**Problem**
Your answer must be an exact copy of the records below, minus any images.
::::::::::
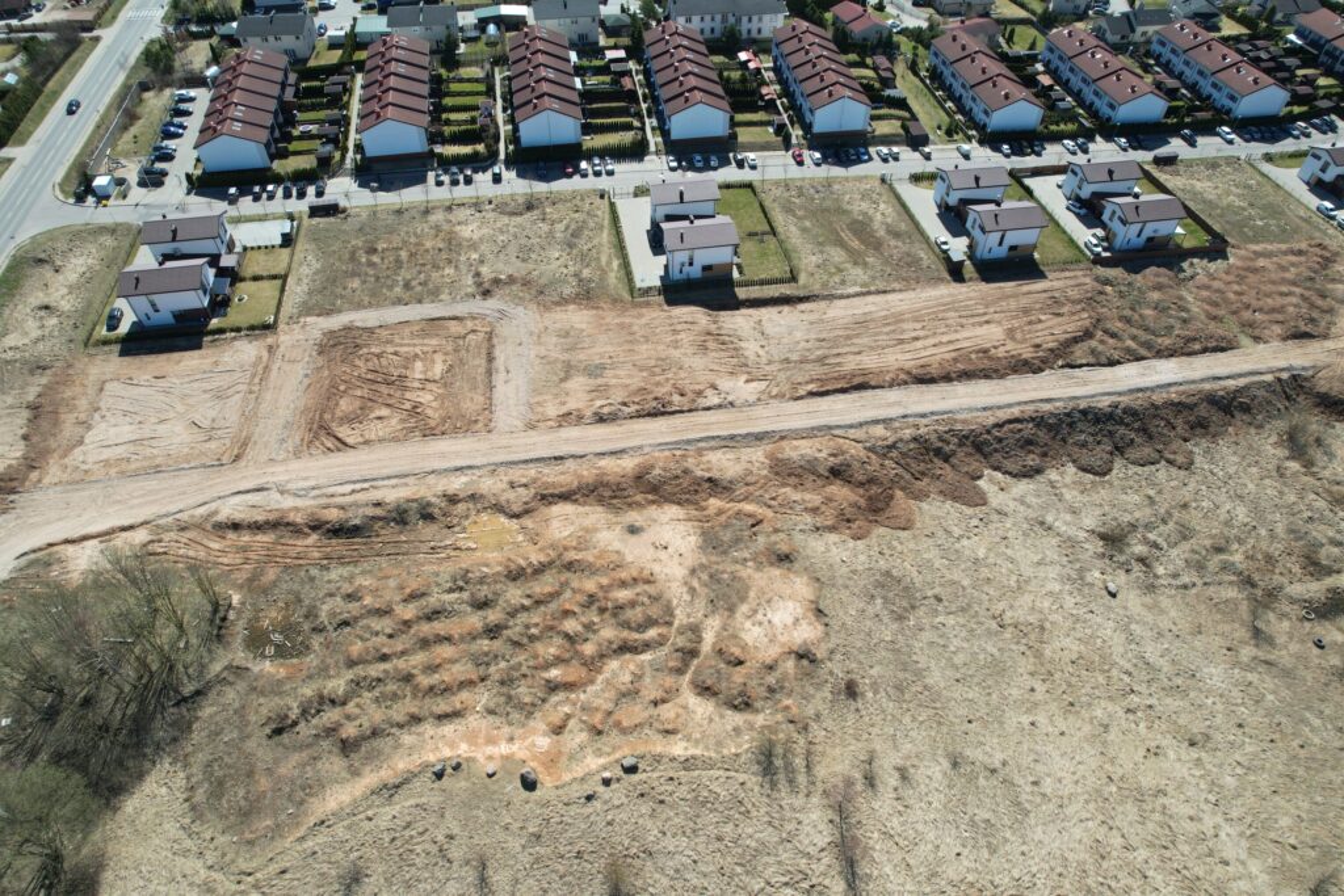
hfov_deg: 78.6
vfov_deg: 57.2
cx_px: 672
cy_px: 448
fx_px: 821
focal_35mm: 22
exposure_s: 1/1250
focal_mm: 8.38
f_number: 2.8
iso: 100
::::::::::
**Solution below**
hfov_deg: 78.6
vfov_deg: 57.2
cx_px: 672
cy_px: 448
fx_px: 821
focal_35mm: 22
exposure_s: 1/1250
focal_mm: 8.38
f_number: 2.8
iso: 100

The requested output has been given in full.